*Task statement*
From the entries below, return exactly the lines beginning at the one that contains "Deze website maakt gebruik van cookies" and ending at the one that contains "partners voor social", both of them included, and only those lines.

*Data shown*
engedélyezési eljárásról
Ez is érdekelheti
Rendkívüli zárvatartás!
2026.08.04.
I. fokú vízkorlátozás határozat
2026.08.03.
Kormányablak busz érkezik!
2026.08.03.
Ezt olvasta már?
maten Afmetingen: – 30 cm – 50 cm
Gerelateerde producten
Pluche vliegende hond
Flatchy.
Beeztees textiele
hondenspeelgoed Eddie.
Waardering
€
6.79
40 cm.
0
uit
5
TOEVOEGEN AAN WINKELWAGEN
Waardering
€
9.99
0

* * *

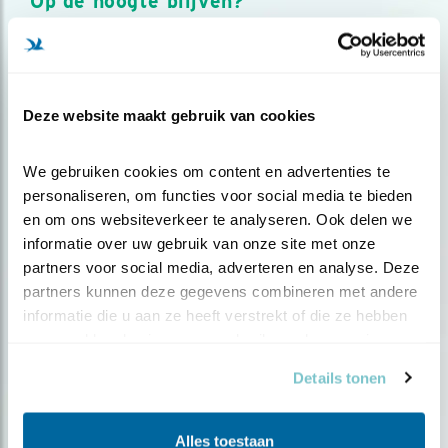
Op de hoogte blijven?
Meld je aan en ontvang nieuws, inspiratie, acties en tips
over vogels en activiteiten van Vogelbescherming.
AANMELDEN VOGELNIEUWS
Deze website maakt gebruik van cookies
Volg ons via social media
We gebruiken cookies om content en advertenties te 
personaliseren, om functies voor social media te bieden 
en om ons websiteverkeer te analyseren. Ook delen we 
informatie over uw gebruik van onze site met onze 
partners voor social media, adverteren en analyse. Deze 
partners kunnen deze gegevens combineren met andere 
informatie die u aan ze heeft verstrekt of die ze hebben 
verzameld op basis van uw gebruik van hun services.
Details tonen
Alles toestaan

*Result below*
Deze website maakt gebruik van cookies
Volg ons via social media
We gebruiken cookies om content en advertenties te 
personaliseren, om functies voor social media te bieden 
en om ons websiteverkeer te analyseren. Ook delen we 
informatie over uw gebruik van onze site met onze 
partners voor social media, adverteren en analyse. Deze 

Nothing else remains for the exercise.